Q. \( \text{i}2 \) lewis dot structure.

This question is asking for the Lewis dot structure of the ion (or species) that looks like “\( i2 \)”. However, “\( i2 \)” is not a standard chemical formula written in a way that uniquely determines the element(s) involved.

In Lewis structure problems, the symbol must specify the element. For example, common “diatomic” formulas include \( I_2 \) (iodine molecule), \( Br_2 \), \( Cl_2 \), etc. If you meant \( I_2 \), that would be iodine, and I can draw the correct Lewis dot structure. If you meant something else (like a charge state or an ion), the structure changes.

Based on the most likely interpretation: I will assume you meant \( I_2 \) (iodine molecule).

Step 1: Identify the valence electrons.

Iodine is in Group 17 (halogens). Each iodine atom has 7 valence electrons.

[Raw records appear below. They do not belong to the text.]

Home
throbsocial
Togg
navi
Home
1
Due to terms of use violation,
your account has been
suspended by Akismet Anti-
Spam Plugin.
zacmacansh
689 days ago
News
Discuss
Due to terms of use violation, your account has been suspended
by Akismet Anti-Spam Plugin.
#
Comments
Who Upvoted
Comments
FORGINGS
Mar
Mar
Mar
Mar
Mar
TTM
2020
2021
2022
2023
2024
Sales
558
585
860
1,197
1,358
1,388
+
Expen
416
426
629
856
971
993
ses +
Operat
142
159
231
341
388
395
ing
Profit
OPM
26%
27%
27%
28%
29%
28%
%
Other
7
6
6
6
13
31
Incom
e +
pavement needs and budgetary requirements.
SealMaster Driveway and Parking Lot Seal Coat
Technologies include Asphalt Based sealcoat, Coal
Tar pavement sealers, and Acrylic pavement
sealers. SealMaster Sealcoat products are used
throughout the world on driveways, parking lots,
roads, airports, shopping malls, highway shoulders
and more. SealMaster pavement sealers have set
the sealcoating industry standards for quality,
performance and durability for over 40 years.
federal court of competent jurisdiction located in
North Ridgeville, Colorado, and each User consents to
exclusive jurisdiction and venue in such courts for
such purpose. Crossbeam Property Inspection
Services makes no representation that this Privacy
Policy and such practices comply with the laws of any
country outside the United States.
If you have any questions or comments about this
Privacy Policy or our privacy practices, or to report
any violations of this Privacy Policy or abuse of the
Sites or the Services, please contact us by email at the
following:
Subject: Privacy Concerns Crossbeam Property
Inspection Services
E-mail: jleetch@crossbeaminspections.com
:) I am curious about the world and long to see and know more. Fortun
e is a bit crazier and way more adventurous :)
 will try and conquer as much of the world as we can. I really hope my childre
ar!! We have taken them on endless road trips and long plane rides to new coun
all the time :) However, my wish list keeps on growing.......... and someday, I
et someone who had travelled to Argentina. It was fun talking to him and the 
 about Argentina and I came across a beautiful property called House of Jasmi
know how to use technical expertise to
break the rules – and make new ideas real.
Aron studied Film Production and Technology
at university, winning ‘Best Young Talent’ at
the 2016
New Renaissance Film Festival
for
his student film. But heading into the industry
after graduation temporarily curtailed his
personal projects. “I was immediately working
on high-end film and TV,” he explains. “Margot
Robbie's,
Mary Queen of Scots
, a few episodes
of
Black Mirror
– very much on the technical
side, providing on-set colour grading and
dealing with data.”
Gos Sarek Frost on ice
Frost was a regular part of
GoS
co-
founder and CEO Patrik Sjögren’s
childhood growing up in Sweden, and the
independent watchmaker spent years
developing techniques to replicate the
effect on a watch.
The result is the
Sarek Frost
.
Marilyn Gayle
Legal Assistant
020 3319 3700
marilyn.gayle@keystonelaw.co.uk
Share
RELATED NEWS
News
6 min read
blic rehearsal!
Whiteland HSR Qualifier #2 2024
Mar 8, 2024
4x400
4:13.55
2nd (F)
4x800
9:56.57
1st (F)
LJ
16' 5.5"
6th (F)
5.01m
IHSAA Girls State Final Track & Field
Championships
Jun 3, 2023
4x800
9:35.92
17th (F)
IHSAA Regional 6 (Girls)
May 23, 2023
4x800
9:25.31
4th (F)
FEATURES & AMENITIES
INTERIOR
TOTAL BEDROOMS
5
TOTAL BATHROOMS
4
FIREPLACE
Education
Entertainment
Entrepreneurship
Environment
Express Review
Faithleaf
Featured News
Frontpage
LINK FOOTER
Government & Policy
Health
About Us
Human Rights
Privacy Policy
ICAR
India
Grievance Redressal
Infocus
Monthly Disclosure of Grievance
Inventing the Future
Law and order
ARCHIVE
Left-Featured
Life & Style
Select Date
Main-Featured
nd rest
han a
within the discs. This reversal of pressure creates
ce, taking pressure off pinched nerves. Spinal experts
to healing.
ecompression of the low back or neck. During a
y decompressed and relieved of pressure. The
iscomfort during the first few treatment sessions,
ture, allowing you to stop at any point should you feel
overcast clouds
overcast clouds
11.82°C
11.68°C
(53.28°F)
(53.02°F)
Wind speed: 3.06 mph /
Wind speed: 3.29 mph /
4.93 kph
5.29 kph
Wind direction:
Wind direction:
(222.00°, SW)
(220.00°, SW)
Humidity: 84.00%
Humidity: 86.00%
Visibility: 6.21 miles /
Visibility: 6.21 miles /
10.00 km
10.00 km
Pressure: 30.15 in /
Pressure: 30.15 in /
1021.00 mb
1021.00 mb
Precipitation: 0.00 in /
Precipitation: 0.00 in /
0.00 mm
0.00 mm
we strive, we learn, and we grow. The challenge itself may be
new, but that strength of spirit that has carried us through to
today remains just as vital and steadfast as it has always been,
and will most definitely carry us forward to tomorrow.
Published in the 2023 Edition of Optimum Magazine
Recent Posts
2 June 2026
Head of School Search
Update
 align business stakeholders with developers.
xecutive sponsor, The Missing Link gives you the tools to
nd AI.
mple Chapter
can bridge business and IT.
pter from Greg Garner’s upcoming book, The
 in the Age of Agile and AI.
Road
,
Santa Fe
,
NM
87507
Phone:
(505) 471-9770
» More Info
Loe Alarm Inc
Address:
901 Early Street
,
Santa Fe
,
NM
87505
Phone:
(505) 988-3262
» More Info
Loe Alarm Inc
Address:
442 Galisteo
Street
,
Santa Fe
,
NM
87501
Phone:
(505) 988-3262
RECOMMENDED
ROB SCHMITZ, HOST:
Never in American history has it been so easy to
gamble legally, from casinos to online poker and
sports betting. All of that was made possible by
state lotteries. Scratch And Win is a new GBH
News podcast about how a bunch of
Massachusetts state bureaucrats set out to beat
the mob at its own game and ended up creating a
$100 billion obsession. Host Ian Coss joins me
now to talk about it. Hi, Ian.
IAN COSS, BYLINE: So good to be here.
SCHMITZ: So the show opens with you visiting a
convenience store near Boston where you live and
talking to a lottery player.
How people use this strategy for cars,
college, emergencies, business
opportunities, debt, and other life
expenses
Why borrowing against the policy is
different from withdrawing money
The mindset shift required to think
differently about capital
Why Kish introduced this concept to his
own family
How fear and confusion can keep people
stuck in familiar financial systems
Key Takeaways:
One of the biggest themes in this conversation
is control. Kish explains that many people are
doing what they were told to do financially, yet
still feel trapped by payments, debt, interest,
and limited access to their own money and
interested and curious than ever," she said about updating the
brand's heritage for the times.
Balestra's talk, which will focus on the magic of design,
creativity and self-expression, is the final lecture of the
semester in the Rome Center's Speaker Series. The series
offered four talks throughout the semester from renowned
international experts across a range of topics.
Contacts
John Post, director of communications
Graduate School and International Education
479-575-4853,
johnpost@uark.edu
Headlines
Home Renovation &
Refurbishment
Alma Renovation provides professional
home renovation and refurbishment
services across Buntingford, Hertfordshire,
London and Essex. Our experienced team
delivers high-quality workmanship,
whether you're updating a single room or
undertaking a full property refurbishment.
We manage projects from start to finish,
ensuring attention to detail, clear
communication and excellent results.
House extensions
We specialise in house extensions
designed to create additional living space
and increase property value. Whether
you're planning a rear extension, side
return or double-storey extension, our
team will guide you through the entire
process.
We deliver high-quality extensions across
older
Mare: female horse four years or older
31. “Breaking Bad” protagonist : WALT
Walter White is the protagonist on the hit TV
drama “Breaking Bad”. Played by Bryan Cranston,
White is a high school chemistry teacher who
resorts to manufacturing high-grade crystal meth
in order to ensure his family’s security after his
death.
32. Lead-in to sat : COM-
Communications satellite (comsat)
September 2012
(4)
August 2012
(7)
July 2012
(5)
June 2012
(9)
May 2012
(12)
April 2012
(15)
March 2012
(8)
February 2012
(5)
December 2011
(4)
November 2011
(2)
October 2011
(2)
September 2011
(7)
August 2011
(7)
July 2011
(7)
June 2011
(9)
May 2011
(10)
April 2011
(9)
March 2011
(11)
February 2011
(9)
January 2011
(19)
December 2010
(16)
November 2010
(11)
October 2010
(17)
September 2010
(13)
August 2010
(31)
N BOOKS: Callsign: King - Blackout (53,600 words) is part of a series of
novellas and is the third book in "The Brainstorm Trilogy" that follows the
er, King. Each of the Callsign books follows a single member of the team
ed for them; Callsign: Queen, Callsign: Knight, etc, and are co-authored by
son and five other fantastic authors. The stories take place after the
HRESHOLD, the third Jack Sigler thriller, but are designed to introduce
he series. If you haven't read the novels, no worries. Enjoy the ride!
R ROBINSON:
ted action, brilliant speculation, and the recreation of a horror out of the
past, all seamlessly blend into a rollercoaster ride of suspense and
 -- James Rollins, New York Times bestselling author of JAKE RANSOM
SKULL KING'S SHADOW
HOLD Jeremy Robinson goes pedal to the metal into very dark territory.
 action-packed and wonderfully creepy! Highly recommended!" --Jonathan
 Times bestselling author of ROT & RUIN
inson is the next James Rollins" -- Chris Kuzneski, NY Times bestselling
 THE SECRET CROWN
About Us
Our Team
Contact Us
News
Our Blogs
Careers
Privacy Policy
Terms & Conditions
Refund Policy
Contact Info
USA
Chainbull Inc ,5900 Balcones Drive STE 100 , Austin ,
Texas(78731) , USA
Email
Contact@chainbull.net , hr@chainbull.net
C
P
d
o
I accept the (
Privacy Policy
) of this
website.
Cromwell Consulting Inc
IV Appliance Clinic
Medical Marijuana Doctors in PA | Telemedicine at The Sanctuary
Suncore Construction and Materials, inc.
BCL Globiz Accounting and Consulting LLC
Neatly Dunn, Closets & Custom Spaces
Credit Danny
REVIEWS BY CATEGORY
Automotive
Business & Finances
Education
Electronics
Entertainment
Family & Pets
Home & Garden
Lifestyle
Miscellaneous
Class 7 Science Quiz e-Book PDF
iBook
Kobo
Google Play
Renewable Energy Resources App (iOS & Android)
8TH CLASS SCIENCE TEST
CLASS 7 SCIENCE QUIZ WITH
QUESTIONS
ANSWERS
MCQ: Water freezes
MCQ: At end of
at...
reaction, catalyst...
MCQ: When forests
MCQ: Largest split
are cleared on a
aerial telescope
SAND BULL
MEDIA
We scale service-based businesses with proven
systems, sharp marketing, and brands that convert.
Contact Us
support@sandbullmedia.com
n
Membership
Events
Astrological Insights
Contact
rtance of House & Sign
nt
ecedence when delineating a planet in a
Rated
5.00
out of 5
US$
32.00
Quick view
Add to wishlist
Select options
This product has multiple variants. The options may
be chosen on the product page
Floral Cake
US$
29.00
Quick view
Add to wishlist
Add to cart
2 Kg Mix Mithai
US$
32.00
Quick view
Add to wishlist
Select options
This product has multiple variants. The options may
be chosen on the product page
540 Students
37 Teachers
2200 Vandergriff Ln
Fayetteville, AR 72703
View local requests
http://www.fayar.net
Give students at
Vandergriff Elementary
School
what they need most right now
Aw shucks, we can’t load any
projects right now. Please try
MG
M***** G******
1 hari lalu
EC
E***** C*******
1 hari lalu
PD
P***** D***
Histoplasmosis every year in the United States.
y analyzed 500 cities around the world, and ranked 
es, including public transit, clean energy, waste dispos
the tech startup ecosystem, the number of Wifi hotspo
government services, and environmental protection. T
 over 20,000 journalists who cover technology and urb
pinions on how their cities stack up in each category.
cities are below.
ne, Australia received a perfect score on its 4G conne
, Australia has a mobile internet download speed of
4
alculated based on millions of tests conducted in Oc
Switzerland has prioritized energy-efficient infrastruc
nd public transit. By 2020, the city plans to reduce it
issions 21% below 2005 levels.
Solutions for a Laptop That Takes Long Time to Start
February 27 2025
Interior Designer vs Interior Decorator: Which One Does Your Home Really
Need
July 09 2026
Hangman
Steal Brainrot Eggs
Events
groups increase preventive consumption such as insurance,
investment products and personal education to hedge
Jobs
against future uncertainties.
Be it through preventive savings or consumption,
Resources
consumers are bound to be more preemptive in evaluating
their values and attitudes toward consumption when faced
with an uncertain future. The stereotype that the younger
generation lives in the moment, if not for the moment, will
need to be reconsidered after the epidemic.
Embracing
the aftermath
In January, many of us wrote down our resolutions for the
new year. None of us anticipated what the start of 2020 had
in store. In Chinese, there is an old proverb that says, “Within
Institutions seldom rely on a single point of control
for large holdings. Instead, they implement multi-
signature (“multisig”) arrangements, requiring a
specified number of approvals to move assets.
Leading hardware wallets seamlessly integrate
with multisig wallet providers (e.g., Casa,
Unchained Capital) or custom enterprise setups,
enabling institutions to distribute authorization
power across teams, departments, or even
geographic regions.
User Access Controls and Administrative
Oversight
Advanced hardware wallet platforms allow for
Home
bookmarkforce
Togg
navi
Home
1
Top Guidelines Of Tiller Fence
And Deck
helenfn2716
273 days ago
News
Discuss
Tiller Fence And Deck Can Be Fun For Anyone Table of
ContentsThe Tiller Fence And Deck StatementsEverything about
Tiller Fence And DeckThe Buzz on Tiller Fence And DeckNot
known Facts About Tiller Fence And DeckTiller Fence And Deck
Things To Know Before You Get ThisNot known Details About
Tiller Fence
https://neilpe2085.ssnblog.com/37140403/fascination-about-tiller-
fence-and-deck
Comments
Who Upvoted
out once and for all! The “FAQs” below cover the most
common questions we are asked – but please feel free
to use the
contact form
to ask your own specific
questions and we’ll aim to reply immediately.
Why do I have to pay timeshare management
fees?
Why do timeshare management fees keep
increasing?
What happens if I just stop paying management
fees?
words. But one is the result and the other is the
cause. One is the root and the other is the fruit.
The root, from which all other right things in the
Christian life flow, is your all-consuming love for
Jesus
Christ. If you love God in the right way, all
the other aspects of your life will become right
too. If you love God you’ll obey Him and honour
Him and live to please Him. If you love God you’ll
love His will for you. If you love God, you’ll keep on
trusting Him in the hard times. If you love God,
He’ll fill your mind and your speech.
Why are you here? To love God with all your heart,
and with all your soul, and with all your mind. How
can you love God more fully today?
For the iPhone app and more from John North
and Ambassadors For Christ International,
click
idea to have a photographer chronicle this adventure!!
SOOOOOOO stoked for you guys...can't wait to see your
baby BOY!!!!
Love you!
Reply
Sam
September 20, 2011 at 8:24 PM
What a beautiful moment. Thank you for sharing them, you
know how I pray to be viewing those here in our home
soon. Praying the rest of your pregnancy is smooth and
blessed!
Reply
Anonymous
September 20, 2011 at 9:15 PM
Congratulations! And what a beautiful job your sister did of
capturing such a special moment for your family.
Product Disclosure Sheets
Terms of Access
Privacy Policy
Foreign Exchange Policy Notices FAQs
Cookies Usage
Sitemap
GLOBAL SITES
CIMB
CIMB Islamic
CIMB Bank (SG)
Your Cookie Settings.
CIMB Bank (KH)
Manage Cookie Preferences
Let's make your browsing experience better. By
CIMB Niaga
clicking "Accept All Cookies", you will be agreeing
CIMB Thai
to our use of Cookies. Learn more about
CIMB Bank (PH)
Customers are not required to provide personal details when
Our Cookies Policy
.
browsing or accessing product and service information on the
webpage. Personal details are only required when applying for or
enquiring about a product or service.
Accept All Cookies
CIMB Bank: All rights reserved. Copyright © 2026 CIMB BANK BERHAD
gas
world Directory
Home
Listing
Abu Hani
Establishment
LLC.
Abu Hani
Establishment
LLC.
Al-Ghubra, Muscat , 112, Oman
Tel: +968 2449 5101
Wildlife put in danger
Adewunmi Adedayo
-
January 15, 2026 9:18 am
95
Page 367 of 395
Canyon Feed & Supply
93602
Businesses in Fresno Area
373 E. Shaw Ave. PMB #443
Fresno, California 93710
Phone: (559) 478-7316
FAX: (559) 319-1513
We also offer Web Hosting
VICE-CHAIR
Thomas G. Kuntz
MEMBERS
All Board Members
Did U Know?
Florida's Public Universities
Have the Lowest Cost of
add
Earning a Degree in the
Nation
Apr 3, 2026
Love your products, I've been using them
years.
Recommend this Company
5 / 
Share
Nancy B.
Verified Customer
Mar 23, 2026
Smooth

Total valence electrons in \( I_2 \):

\[
\text{Total} = 2 \times 7 = 14
\]

Step 2: Connect the atoms with a bond.

For a diatomic halogen molecule \( X_2 \), the atoms typically form a single covalent bond.

A single bond uses 2 electrons (one from each atom).

Step 3: Place remaining electrons as lone pairs.

After using 2 electrons for the bond, the remaining electrons are:

\[
14 – 2 = 12
\]

These 12 electrons become lone pairs on the two iodine atoms.

Each iodine atom has 3 lone pairs (that is \( 6 \) electrons per iodine).

So overall you place 3 lone pairs on the left iodine and 3 lone pairs on the right iodine.

Step 4: Final Lewis dot structure.

The Lewis structure of \( I_2 \) is a single bond between the two iodine atoms, with 3 lone pairs on each iodine.

Text version (showing lone pairs):

\[
\text{I} – \text{I}
\]

with:

\(\text{each I has 3 lone pairs}\).

How to draw it (exact placement rule):

1. Draw two iodine symbols \( \text{I} \) and \( \text{I} \).

2. Draw one bond line between them.

3. Add 3 pairs of dots around the first iodine (that is 6 dots total on that atom).

4. Add 3 pairs of dots around the second iodine (that is 6 dots total on that atom).